"You smile because you think it was no wonder they didn't get on with me, I suppose? I left long ago—cut and run long before you were born. My brother and I don't get on; never shall, I dare say. I am generally considered to have disgraced the family. He's going back to Keeton, where he hasn't been for years; and so am I, for a while. He's been travelling in the East and living in Italy, and all that sort of thing, while I've been hunting buffaloes and growing cattle out West."

"Are you going to settle in Keeton now?" Miss Grey asked, for lack of anything else to say.

"Not I; oh, no! I don't suppose I could settle anywhere now. You can't, I think, when you've got into the way of knocking about the world. I don't know a soul down there now, I suppose. I'm going to Keeton now chiefly to annoy my brother." And he laughed a laugh of half-cynical good humor, and thrust his hands deep into his pockets.

"A Christian purpose," Miss Grey said.

"Yes, isn't it? We were always like that, I assure you; the elders and the youngers never could hit off—always quarrelling. I'm one of the youngers, though you wouldn't think so to look at me, Miss Grey? Do look at me."

Miss Grey looked at him very composedly. He gazed into her bright eyes with undisguised admiration.

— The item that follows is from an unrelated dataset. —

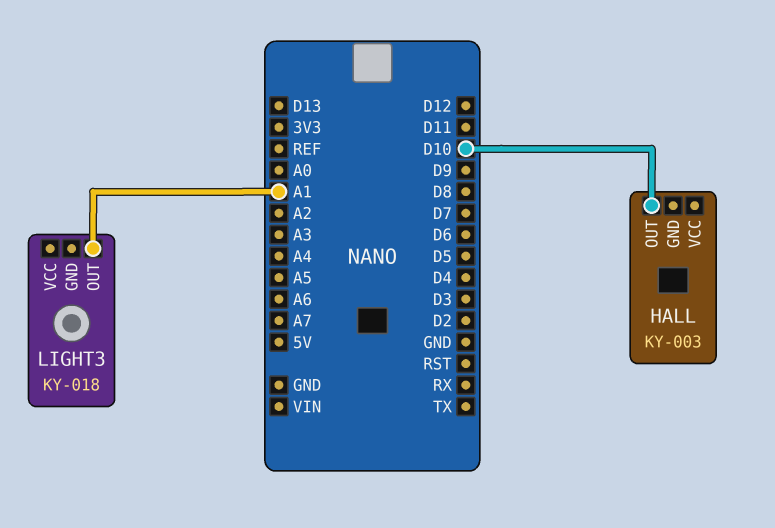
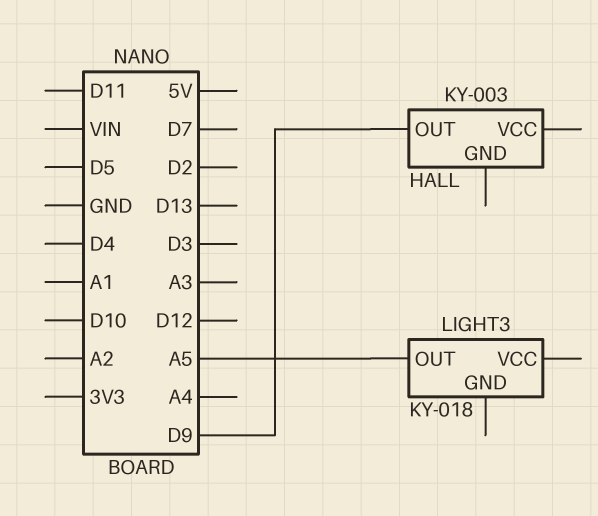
HALL pin OUT: D10 -> D9
LIGHT3 pin OUT: A1 -> A5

"Well, I'm going to thwart my good brother in Keeton. He's coming home, and going to do all his duties awfully regular and well, don't you know; and first of all, he's going to have a regular, good, obedient Conservative member—a warming-pan. Do you understand that sort of thing? I believe the son of some honest poor-rate collector, or something of that sort—a fellow named Sheppard. Did you ever hear of any fellow in Keeton named Sheppard?—Jack Sheppard, I shouldn't wonder."

"I know Mr. Augustus Sheppard, and he is a very respectable man."

"Deuce he is; but not a lively sort of man, I should think."

"No; not exactly lively."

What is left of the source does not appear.